GIVEN TASK -> Reproduce the listing below from the line containing "Q: Determine how many pyramid" through the line containing "Count of cupcakes: 49", including both of those lines. Omit the pictures.

LISTED RECORDS ->
##############################

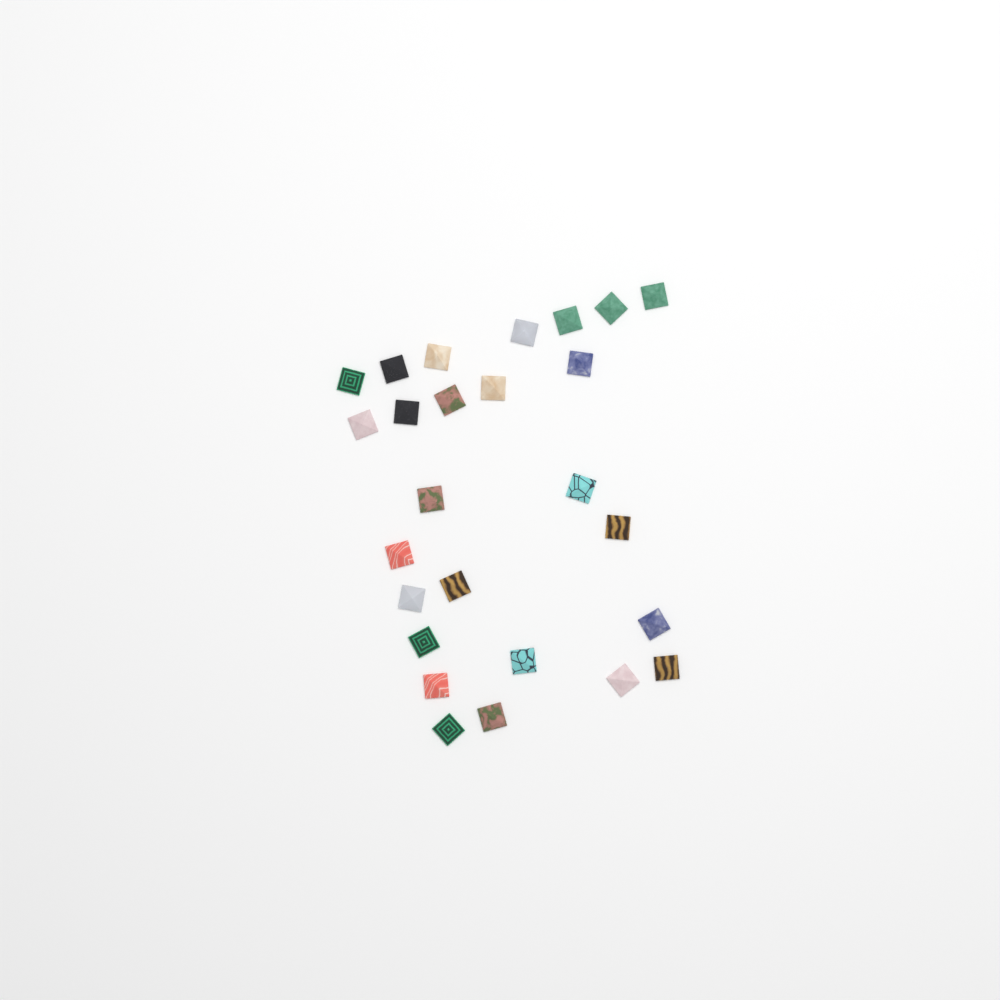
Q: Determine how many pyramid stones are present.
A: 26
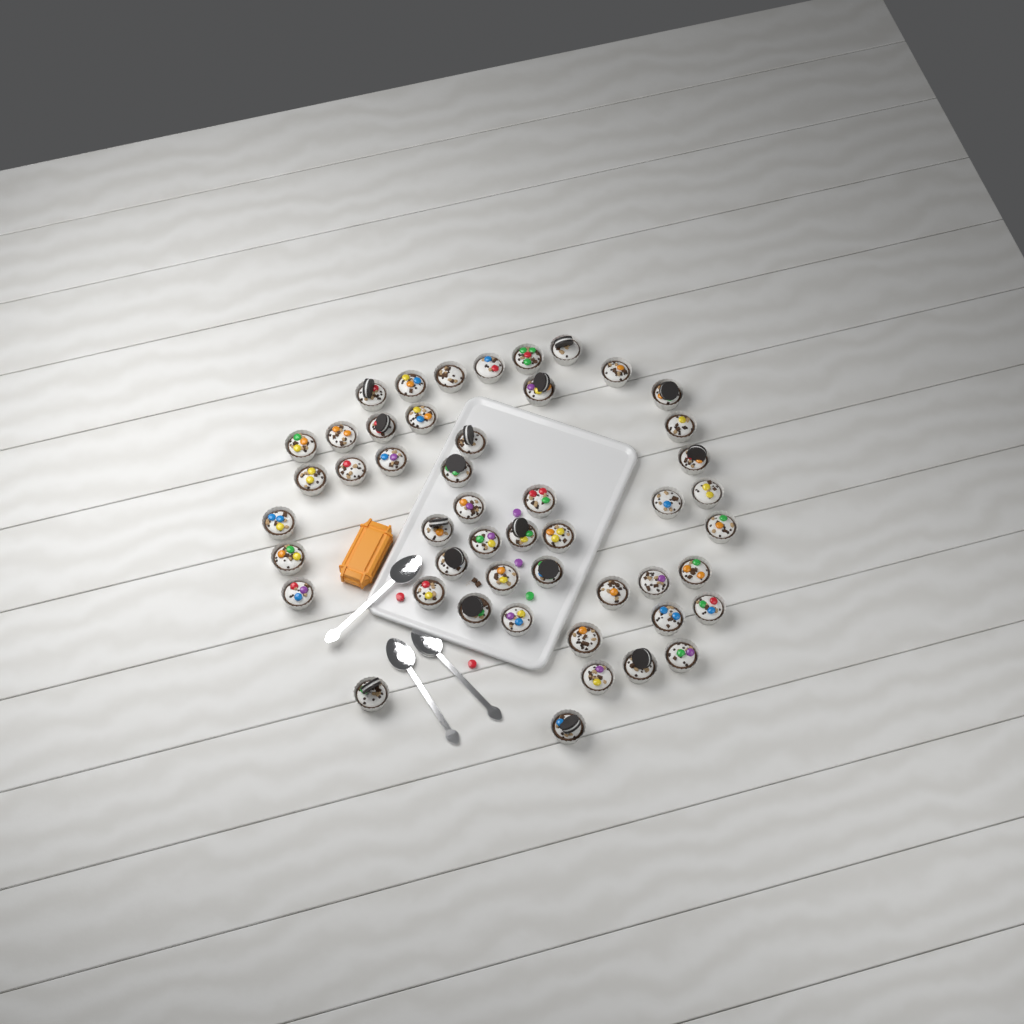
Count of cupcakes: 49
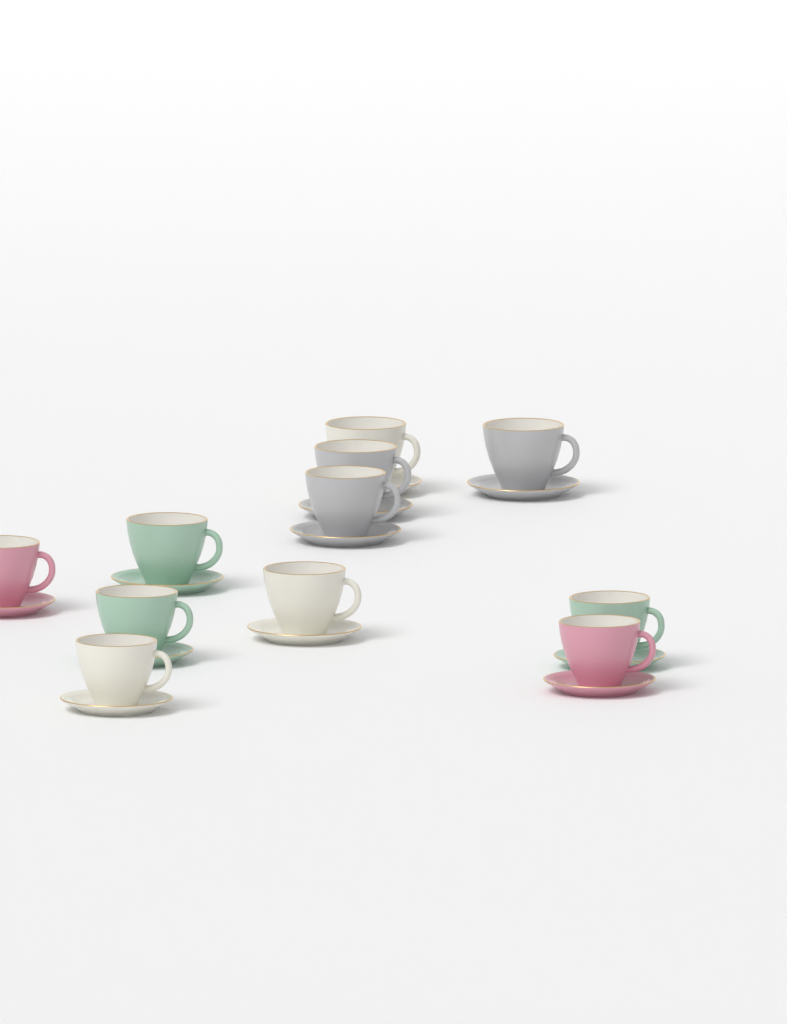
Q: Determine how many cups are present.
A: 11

##############################

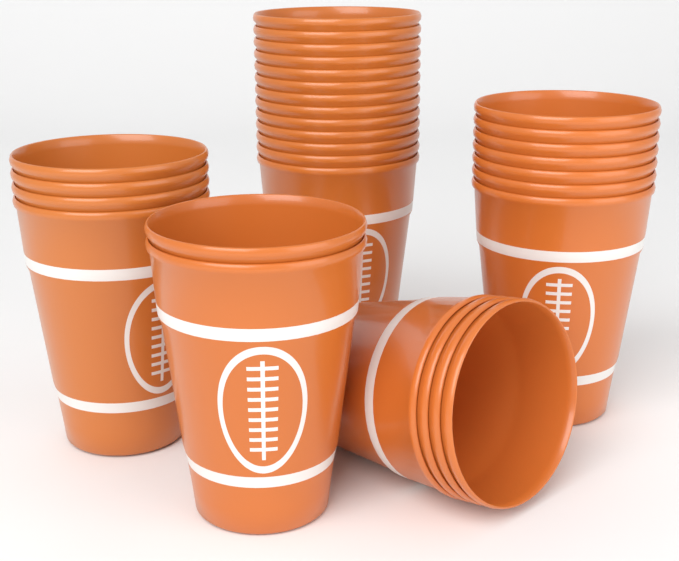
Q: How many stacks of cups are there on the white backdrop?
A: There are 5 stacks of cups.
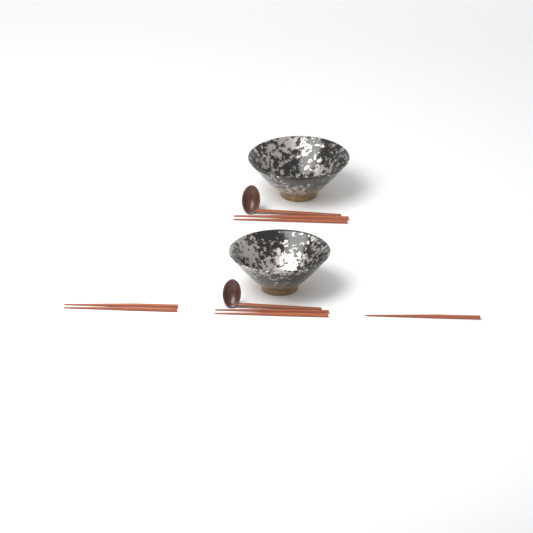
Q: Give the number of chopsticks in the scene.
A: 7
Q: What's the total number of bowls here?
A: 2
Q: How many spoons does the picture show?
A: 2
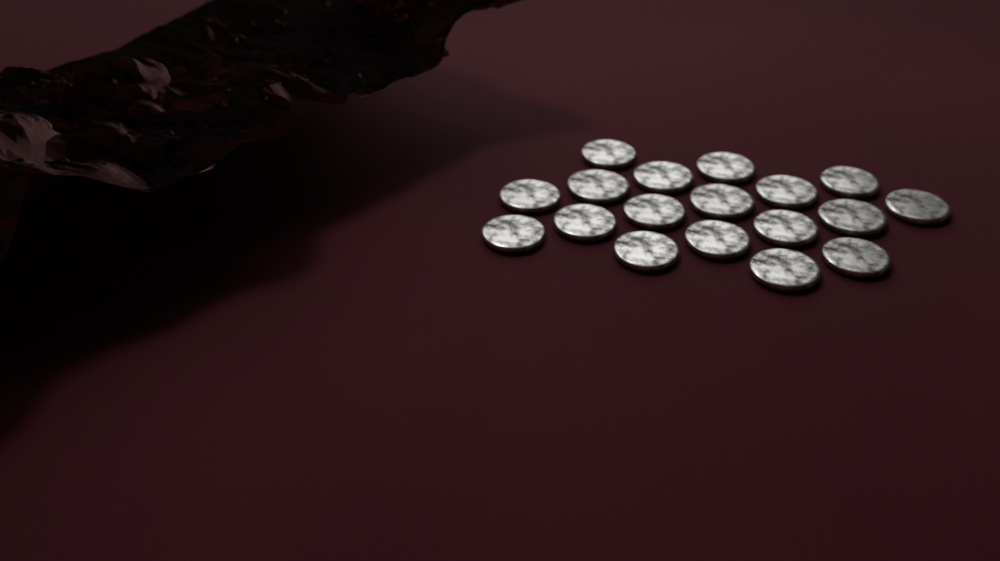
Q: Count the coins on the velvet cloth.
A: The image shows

##############################

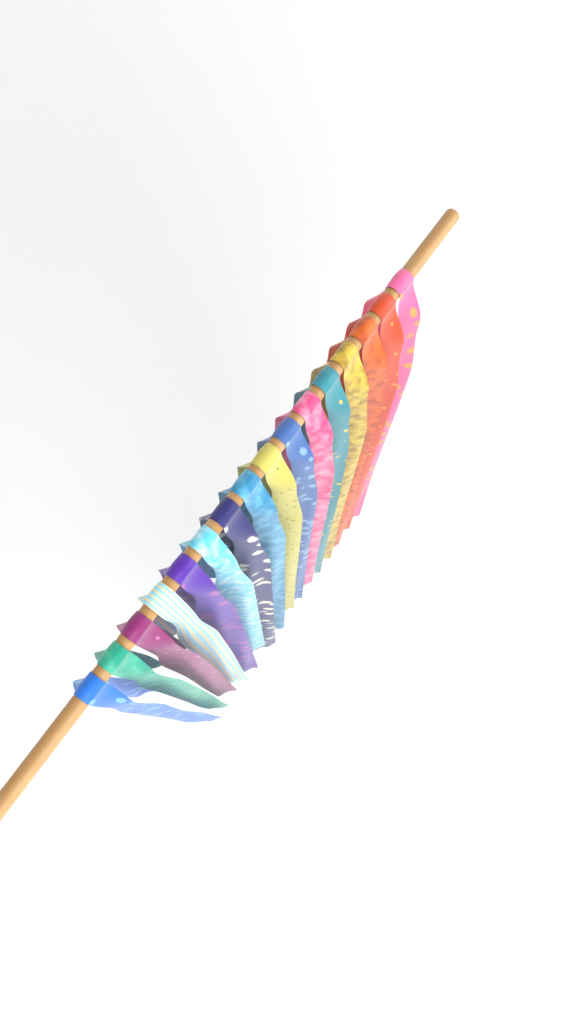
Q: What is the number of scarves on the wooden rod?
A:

##############################

RESULT OF THIS EXERCISE ->
Q: Determine how many pyramid stones are present.
A: 26
Count of cupcakes: 49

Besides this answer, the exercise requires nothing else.